» DATA FOR THIS TASK:

☆ ☆ ☆ ☆ ☆

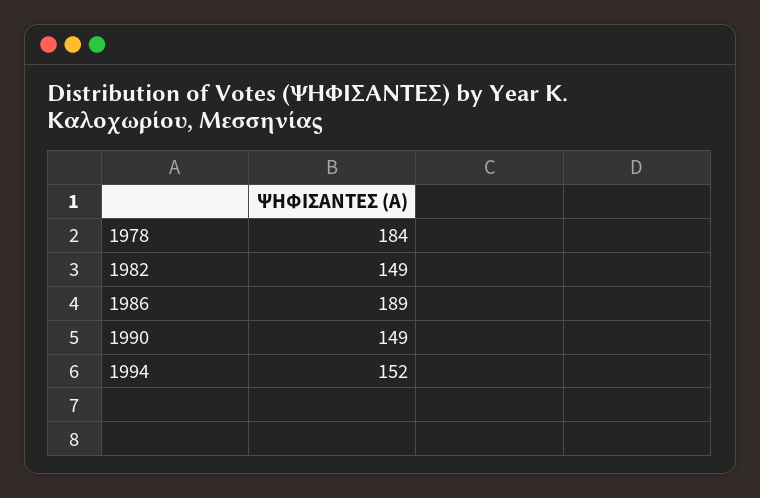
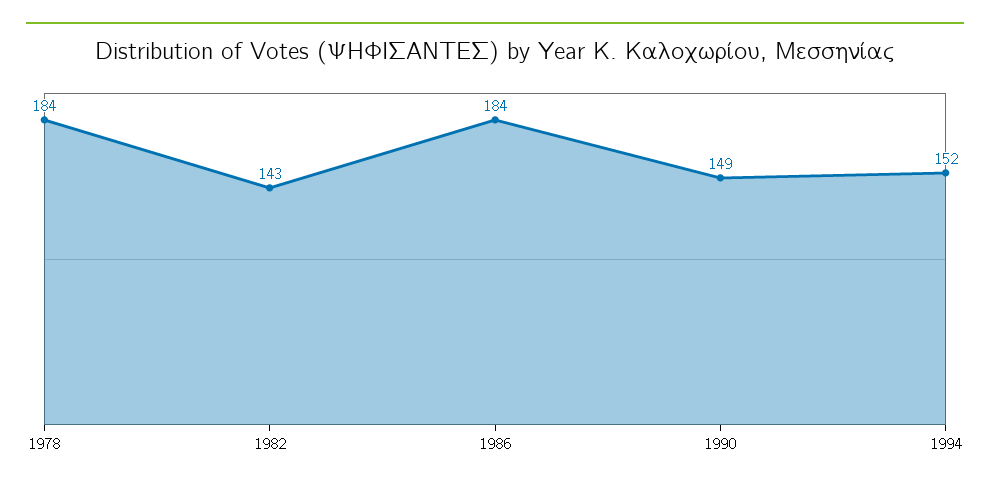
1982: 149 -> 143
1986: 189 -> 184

☆ ☆ ☆ ☆ ☆

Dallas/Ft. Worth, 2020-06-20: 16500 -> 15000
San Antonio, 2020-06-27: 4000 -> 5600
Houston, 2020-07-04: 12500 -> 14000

☆ ☆ ☆ ☆ ☆

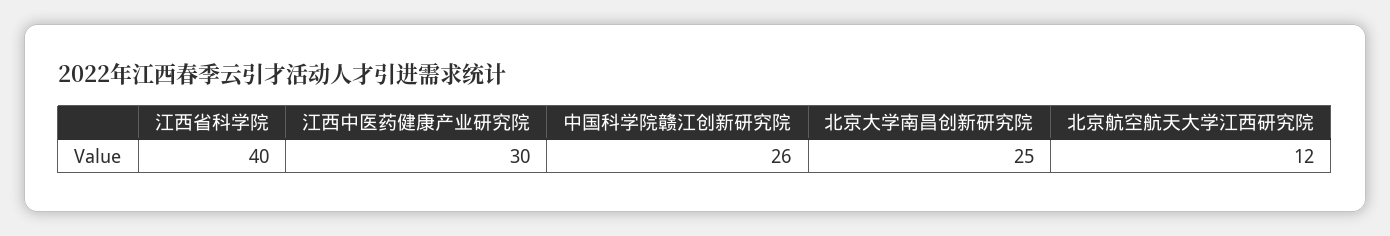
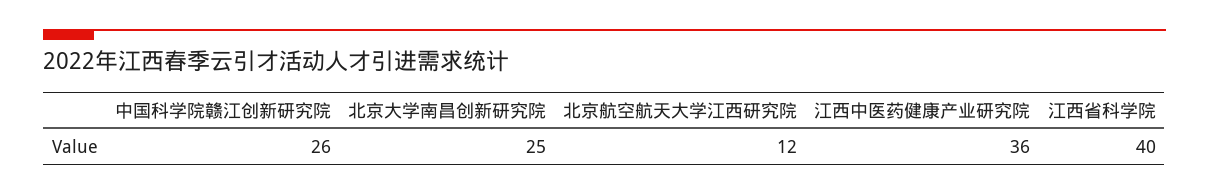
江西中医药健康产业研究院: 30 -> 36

☆ ☆ ☆ ☆ ☆

» THE PROBLEM:
Where the line holding "San Antonio, 2020-06-27: 4000 -> 5600" appears in the listing above, start reproducing exactly, and end with the line holding "Houston, 2020-07-04: 12500 -> 14000".

» TASK RESULT:
San Antonio, 2020-06-27: 4000 -> 5600
Houston, 2020-07-04: 12500 -> 14000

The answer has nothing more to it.